Les samouraïs mécontents sont venus grossir les rangs du Mouvement pour la liberté et les droits du peuple, mené par Itagaki Taisuke et d’autres. Mais cette cause mobilisait aussi les cultivateurs, privés de toute possibilité d’intervenir dans le domaine politique à l’époque d’Edo. Emporté par ce mouvement citoyen, le gouvernement s’est vu contraint de créer une assemblée nationale, et la première élection à la Chambre des représentants s’est tenue en 1890. Plus de la moitié des élus étaient d’anciens roturiers (heimin). À la fin de l’ère Meiji (1868-1912), des descendants d’anciens roturiers ont commencé à accéder à des postes de membres du Cabinet. Après la Restauration de Meiji, la vie politique japonaise – qui était jusque-là le monopole des samouraïs – a radicalement changé en s’ouvrant à des gens provenant d’autres milieux.
L’éducation fait la différence
Non contents d’intervenir au niveau politique, les heimin ont aussi accru considérablement leur contribution à la société dans des domaines comme l’économie, la fonction publique et l’enseignement. Être issu d’une famille n’appartenant pas à la classe des samouraïs ne constituait plus un obstacle à l’ascension sociale. Dans son best-seller « Un encouragement à l’étude » (Gakumon no susume), qui s’ouvre avec cette fameuse déclaration sur l’égalité fondamentale : « Il est dit que le ciel ne crée pas une seule personne en dessous ou en dessus d’une autre », le grand penseur Fukuzawa Yukichi incitait les jeunes gens d’origines modestes à se montrer ambitieux.

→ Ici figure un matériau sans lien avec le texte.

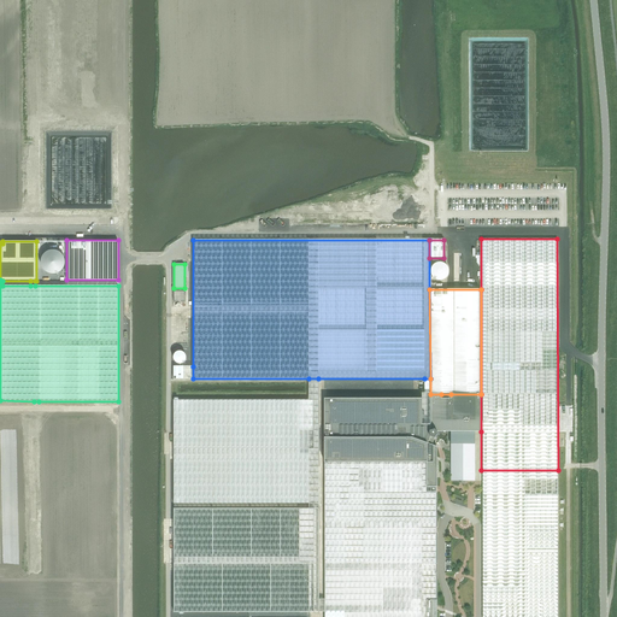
[(193,366),(174,366),(174,378),(193,378),(193,366)]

Le livre affirme que c’est l’éducation qui fait la différence entre les riches et les pauvres, et qu’elle contribue à définir la place occupée au sein de la société. « Seul celui qui a étudié assidûment, et acquis par la même occasion une maîtrise sur les choses et les événements, accède à la noblesse et à la richesse, tandis que dans la situation inverse il est voué à l’anonymat et à la pauvreté. » (D’après la traduction anglaise de Wm. Theodore de Bary publiée dans Sources of Japanese Tradition, 1600 to 2000, 2e partie, 2006 [note de l’éd.]) Les propos de Fukuzawa Yukichi ont trouvé un écho dans le public japonais, et « Un encouragement à l’étude » s’est vendu à 3 millions d’exemplaires. Si on ajoute à cela les nombreux lecteurs qui ont probablement lu des exemplaires empruntés ou recopiés à la main, il est clair que le livre a eu une énorme influence. (Voir notre article : Fukuzawa Yukichi, le plus grand intellectuel japonais)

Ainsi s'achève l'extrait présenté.